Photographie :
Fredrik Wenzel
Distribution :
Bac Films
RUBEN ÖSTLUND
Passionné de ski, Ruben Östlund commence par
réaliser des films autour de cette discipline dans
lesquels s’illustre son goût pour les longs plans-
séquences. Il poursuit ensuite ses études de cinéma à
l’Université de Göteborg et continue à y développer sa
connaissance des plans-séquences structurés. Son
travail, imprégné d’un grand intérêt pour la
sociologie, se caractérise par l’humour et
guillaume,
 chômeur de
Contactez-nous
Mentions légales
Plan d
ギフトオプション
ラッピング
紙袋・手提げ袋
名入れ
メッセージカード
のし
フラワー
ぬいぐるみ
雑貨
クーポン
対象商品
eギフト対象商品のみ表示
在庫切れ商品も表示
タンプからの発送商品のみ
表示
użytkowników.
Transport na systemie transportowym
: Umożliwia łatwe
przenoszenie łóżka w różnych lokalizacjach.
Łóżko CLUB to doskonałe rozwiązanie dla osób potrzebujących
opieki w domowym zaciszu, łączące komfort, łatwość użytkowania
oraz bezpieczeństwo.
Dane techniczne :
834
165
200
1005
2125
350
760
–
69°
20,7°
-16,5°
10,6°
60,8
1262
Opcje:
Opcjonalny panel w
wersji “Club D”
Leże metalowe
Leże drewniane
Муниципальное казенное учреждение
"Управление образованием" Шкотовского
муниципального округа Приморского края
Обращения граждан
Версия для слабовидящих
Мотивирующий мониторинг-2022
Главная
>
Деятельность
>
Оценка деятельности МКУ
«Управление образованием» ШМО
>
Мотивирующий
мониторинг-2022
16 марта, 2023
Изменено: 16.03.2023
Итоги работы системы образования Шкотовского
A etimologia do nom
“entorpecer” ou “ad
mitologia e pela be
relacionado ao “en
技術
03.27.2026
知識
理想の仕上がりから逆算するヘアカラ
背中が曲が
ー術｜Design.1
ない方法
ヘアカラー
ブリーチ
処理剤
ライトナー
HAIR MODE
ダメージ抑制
::::::::
Exercise description
Count the lines in the items that contain the word "Управление", matching case exactly, and reply with the number only.

Answer to this problem
2